> COMPLETE THE FOLLOWING
- 1) Reproduce the stretch of the adjudication passage from "Van Oord argued" through "have been successful.", replacing "adjudicator" with "tribunal".
- 2) Return, word for word, the stretch of the listing from the line containing "name author: (L.) A. Haines" through the line containing "elevation (m): 2000", including both of those lines and nothing else.

> DOCUMENT PASSAGE
There was no agreed baseline programme against which to assess critical delay and the parties’ experts both selected different baselines and reached different conclusions about where the critical path lay. In his decision, the adjudicator selected the March 2019 programme, which neither party had put forward – and which both experts had given reasons for rejecting – as the baseline programme. He concluded that delays to Dragados’s piling works had caused critical delay to Van Oord’s works, but did not accept the approach of Van Oord’s expert, and instead adopted the windows analysis and delay periods of Dragados’s expert. In his decision, he found that the date on which CE48 began to cause critical delay was 31 July 2019, two days earlier than the date put forward by Van Oord, and a date which had never been contended for by either party.
In so doing, the adjudicator did not take account of the seven-week time bar for compensation event notifications in the contract. Van Oord had notified the relevant compensation event on 20 September 2019, which was seven weeks from 2 August 2019. So, if Van Oord had been delayed by the event from 31 July 2019 as the Adjudicator found they had, Dragados could argue that their compensation event notification was out of time. However, since neither party had suggested that piling works had caused delay from a date earlier then 2 August 2019, and this was not put to the parties by the Adjudicator, Dragados lost the opportunity to make that argument, which would (if successful) have been a complete defence to the claim based on that compensation event.
Van Oord argued that the adjudicator had taken an intermediate position between the cases advanced by the parties, which he was entitled to do, citing Miller Construction (UK) Limited v Building Design Partnership Ltd13 . It also contended that a time bar argument would not have been successful.

> ROWS
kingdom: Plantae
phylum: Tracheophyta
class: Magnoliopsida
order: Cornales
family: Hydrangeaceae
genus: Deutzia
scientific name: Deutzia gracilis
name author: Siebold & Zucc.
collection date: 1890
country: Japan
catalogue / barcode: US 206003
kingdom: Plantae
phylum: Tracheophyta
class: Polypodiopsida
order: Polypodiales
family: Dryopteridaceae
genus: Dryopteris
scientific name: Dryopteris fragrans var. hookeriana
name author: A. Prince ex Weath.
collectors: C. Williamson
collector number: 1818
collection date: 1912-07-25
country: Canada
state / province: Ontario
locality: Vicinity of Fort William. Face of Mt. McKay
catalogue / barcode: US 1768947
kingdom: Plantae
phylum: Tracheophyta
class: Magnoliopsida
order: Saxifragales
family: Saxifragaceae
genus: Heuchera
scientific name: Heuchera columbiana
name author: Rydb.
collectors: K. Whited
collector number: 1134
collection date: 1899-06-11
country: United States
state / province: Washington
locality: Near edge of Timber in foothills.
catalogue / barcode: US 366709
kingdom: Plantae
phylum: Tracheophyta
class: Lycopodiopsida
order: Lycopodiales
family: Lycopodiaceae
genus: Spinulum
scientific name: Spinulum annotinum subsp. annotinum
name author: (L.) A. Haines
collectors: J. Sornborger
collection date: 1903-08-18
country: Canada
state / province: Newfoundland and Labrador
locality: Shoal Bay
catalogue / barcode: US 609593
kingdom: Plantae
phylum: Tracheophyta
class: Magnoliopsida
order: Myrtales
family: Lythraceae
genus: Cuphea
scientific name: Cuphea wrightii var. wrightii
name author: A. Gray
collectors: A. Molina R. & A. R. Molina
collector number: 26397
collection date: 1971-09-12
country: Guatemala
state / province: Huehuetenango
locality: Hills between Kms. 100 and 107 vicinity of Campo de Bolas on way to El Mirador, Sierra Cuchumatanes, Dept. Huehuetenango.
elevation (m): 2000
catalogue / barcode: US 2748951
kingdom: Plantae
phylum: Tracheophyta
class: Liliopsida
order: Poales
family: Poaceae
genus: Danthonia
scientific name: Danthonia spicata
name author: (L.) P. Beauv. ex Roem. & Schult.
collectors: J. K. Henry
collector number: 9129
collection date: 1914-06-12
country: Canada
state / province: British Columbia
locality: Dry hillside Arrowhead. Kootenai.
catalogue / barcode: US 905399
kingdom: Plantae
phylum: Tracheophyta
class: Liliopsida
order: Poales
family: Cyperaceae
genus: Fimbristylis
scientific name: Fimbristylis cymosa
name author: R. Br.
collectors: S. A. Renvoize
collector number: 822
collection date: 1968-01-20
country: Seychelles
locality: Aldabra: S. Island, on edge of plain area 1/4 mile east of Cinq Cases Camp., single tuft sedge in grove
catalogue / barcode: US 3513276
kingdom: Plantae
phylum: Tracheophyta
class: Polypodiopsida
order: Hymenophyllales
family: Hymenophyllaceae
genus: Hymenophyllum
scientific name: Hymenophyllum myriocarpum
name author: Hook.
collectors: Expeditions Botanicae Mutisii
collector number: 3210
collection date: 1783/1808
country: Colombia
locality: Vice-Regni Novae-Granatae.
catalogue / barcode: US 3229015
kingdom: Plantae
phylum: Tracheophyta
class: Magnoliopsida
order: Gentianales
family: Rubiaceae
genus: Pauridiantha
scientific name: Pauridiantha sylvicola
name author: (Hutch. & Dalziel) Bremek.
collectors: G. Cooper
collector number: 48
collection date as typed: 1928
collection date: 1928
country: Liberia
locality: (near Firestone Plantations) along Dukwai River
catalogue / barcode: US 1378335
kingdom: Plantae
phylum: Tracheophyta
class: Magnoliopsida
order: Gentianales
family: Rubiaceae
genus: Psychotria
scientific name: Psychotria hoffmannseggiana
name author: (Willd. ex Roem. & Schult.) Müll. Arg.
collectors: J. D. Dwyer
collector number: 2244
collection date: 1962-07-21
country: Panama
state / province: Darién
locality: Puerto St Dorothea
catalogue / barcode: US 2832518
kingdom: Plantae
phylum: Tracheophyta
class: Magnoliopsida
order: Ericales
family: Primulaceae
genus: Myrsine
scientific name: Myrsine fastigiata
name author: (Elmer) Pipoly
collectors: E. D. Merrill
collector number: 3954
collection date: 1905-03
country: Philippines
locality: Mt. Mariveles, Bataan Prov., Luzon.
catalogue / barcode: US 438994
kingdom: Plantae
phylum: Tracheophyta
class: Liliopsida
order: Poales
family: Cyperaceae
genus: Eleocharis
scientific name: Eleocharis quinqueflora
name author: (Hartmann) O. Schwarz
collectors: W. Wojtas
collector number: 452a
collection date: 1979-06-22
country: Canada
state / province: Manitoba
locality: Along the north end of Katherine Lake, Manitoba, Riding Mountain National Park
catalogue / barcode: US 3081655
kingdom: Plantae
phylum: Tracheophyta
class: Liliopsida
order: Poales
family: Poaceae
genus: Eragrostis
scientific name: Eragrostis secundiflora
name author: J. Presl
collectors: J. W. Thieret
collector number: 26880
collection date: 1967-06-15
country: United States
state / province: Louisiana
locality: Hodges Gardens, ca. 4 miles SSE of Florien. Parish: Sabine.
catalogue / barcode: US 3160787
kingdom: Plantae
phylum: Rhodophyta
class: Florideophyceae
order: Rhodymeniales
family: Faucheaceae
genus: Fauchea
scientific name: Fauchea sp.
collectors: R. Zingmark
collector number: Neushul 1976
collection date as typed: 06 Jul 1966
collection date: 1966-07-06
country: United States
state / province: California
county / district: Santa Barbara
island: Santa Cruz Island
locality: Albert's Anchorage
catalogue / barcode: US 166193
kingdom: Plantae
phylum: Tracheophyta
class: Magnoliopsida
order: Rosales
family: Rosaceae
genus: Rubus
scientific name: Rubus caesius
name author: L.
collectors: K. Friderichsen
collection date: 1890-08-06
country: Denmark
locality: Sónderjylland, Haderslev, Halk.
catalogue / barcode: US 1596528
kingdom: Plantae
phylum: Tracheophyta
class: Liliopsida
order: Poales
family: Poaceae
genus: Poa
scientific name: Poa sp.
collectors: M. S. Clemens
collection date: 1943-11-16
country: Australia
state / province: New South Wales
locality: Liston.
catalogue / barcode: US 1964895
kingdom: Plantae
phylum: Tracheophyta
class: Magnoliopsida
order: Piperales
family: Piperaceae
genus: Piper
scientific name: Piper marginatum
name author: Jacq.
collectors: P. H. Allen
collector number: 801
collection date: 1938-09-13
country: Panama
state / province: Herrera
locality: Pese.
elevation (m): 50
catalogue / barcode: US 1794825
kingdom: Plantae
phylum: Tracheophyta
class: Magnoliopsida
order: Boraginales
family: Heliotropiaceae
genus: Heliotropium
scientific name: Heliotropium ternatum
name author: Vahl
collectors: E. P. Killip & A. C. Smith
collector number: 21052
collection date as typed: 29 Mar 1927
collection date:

> RESPONSES FOR EACH TASK
- 1)
Van Oord argued that the tribunal had taken an intermediate position between the cases advanced by the parties, which he was entitled to do, citing Miller Construction (UK) Limited v Building Design Partnership Ltd13 . It also contended that a time bar argument would not have been successful.

- 2)
name author: (L.) A. Haines
collectors: J. Sornborger
collection date: 1903-08-18
country: Canada
state / province: Newfoundland and Labrador
locality: Shoal Bay
catalogue / barcode: US 609593
kingdom: Plantae
phylum: Tracheophyta
class: Magnoliopsida
order: Myrtales
family: Lythraceae
genus: Cuphea
scientific name: Cuphea wrightii var. wrightii
name author: A. Gray
collectors: A. Molina R. & A. R. Molina
collector number: 26397
collection date: 1971-09-12
country: Guatemala
state / province: Huehuetenango
locality: Hills between Kms. 100 and 107 vicinity of Campo de Bolas on way to El Mirador, Sierra Cuchumatanes, Dept. Huehuetenango.
elevation (m): 2000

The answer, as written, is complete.